- What to work on -
- a) Retype the passage of the TerraCulture text between "Territories are extensions" and "inherit our land.", inclusive.
- b) Continue the TerraCulture text from the point where it ends.

- Text shown -

━━━━━━━━━━━━━━━━━━━━━━━━━━━━━━

TerraCulture

TerraCulture
© Tasteatlas
A series of reinvented goat skin objects investigating the territory as an active actor in the exchange of cultures within a multispecies society.

Christina Zampoulaki
Athens and Icaria, Greece / Eindhoven, The Netherlands
About
An earth creature trying to figure out what kind of species it is.
Links
Field of work
Design, Ecology, Visual Art, Multimedia, Research
Project category
Rural spaces
Project submitted
2024

I am a Greek-American artist, born and raised in Athens, Greece. I am a recent graduate of the Design Academy Eindhoven, working predominantly in sculpture, installation and video art. My work evolves around living organisms, their relation to themselves, their surroundings and the world they are interested in creating. My focus is on food and the geopolitical forces that form our food systems and eating habits today, using food as a social commentary, but also as the material closest to the human body. Food forms and narrates both our civilisation and the human experience. The dinner table is an inherently political space. Our kitchens and the products we use in them reflect our communal way of living, our relationship with nature and the urban environment, what can be dealt with individually versus communally. My practice aims to create interactions between the viewers and their imagination. Interventions into normality, spaces for reflection and uncommon ideas to become possibilities. I am currently investigating domestic food waste in a yearlong residency between Matadero Madrid, the Meetfactory in Prague and Mglc in Ljubljana; as well as female identity through breadmaking in Cairo, Egypt funded by EUNIC Egypt and ARD Art Institution.


Territories are extensions of the people living in them, of the self, as people are extensions of their territories. We carry our territory with us, becoming part of the living matter forming its landscape, as the natural elements of our land form our way of life. From the climate to the fauna, all living matter contributes to the way we come together. The quality of our water, the health of our soil, the flavor of our food become the basis of the rituals we create. Our culture is the result of our interaction with the natural world. We inherit our culture as we inherit our land.

━━━━━━━━━━━━━━━━━━━━━━━━━━━━━━

Collected data:

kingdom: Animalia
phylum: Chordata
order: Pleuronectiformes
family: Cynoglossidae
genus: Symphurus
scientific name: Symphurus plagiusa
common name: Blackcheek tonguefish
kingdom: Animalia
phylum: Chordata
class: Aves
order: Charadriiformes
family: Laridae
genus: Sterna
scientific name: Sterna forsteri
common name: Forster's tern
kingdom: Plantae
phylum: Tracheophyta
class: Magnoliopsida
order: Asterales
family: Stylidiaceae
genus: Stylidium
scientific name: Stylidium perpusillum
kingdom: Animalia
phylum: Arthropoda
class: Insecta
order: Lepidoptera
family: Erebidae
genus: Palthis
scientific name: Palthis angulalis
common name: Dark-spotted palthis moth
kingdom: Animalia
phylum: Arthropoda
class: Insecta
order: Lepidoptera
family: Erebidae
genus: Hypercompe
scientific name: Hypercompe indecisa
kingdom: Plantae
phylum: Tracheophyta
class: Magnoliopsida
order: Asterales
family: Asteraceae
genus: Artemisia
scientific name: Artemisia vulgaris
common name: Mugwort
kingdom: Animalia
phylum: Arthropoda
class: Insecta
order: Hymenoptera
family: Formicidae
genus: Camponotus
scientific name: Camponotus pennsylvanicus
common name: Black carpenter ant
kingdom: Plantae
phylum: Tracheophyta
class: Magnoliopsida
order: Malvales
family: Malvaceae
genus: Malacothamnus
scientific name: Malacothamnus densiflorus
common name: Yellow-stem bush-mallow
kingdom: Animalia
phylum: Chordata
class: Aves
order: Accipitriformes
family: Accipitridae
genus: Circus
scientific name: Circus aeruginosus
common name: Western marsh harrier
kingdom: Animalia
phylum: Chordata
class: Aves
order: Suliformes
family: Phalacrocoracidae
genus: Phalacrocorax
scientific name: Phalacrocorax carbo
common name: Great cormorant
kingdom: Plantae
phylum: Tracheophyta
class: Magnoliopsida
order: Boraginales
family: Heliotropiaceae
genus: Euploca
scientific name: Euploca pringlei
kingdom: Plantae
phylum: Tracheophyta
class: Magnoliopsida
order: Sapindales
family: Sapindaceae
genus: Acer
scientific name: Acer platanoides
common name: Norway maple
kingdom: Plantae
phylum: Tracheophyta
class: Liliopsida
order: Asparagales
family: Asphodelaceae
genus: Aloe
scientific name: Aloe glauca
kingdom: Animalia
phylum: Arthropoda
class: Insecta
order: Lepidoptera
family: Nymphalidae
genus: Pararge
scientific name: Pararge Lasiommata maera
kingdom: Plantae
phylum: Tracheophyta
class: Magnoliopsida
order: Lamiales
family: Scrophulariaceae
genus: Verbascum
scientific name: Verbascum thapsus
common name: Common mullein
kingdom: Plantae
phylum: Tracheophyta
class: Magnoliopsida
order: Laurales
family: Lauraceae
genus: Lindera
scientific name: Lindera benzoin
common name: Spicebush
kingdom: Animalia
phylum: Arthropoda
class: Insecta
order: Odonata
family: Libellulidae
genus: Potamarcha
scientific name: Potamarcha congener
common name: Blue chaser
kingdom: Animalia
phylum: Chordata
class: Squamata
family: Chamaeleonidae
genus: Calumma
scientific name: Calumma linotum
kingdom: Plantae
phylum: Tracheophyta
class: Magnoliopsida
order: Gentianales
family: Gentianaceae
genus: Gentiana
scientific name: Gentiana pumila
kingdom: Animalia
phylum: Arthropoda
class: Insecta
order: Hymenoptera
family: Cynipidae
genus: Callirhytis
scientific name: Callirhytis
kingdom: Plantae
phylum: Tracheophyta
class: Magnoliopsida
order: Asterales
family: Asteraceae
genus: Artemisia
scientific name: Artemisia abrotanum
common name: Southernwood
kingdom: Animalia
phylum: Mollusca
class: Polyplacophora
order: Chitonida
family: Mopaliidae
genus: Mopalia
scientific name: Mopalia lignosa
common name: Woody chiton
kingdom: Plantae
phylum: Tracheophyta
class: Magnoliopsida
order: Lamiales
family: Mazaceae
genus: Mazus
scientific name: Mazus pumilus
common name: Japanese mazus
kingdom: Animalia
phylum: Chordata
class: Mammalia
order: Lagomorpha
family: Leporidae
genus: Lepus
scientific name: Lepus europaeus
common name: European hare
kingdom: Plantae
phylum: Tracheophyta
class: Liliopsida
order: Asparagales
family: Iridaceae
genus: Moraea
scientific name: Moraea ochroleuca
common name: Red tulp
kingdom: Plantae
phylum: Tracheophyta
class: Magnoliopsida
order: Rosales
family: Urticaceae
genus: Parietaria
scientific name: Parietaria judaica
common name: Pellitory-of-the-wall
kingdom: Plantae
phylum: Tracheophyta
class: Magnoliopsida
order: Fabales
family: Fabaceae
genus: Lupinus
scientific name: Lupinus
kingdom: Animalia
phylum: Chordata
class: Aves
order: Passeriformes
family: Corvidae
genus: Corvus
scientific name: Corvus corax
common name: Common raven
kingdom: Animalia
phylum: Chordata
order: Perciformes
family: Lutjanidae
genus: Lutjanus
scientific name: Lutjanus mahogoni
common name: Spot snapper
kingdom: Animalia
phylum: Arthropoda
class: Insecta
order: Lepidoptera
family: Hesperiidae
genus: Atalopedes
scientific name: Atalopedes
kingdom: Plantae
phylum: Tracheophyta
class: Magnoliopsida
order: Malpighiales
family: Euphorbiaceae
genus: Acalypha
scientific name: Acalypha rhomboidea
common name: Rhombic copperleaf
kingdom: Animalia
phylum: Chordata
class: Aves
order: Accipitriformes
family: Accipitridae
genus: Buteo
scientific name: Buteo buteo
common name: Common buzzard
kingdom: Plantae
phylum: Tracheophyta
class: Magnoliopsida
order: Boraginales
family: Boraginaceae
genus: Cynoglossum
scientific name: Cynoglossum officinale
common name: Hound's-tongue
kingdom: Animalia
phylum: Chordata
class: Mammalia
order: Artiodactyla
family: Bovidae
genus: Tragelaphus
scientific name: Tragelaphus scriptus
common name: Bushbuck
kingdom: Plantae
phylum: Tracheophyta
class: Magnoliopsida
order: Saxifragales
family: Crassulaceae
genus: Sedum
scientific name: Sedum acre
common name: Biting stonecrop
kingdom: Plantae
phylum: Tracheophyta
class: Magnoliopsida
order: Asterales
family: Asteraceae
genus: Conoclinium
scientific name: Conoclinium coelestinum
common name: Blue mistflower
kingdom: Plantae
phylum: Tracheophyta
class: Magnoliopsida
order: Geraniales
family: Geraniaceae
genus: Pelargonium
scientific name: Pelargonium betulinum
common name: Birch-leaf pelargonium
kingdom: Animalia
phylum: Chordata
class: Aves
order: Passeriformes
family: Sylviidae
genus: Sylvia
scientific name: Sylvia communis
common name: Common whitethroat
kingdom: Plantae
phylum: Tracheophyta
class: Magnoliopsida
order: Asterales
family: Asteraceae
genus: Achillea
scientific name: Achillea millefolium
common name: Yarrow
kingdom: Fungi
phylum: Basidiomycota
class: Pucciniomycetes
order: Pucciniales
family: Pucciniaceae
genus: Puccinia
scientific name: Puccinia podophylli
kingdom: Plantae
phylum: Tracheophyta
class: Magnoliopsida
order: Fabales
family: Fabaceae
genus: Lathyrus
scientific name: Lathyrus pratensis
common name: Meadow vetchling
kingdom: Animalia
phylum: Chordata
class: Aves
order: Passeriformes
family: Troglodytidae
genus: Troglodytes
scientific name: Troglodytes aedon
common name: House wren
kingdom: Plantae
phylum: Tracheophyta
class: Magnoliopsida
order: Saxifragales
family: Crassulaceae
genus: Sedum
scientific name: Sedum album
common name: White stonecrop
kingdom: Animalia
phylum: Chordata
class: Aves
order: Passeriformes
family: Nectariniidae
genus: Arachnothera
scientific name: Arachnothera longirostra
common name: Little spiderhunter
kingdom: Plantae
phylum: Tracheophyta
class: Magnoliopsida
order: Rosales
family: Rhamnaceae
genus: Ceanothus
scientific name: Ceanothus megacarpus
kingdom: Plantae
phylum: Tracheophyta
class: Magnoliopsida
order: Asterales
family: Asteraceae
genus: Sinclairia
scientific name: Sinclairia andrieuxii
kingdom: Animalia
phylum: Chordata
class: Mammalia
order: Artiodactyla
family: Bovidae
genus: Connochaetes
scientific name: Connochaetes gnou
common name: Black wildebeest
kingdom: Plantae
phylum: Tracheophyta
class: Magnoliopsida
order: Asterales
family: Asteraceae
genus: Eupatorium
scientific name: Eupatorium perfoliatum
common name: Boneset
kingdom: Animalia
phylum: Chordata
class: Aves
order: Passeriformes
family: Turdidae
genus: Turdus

━━━━━━━━━━━━━━━━━━━━━━━━━━━━━━

- Exercise results -
- a)
Territories are extensions of the people living in them, of the self, as people are extensions of their territories. We carry our territory with us, becoming part of the living matter forming its landscape, as the natural elements of our land form our way of life. From the climate to the fauna, all living matter contributes to the way we come together. The quality of our water, the health of our soil, the flavor of our food become the basis of the rituals we create. Our culture is the result of our interaction with the natural world. We inherit our culture as we inherit our land.

- b)
The Greek island of Icaria is an evident example of the coexistence of a multispecies community flourishing within its locality. Isolated from the world for most of its history, the Icarian terrain and its inhabitants’ lives have become an intertwined entity. The local diet consists of vegetables, goat products and local wine. Eating goat is a way of regulating the goat population of the island. Left unregulated, goats will consume most of the flora, and the mountains will collapse during the heavy winter rains. The meat is saved for special occasions, like a panigiri, the centuries old traditional festivals where the community comes together to celebrate. During the panigiri, goat bone broth is drunk and the meat is eaten, while people dance to the sound of a tsambouna, the local bagpipe made of the animal’s skin. These festivals are structured around the goat. The goat is not sacred; this is yet another example of how the territory forms tradition.

Terraculture is a research project reimagining traditional techniques and uses of goat skin in Icaria. How can the same material that formed the communal life of the island be reinvented to maintain and protect its traditions? By creating a series of objects meant to accompany the act of gathering, the project aims to tell the story of coexistence between the terrain and its inhabitant organisms.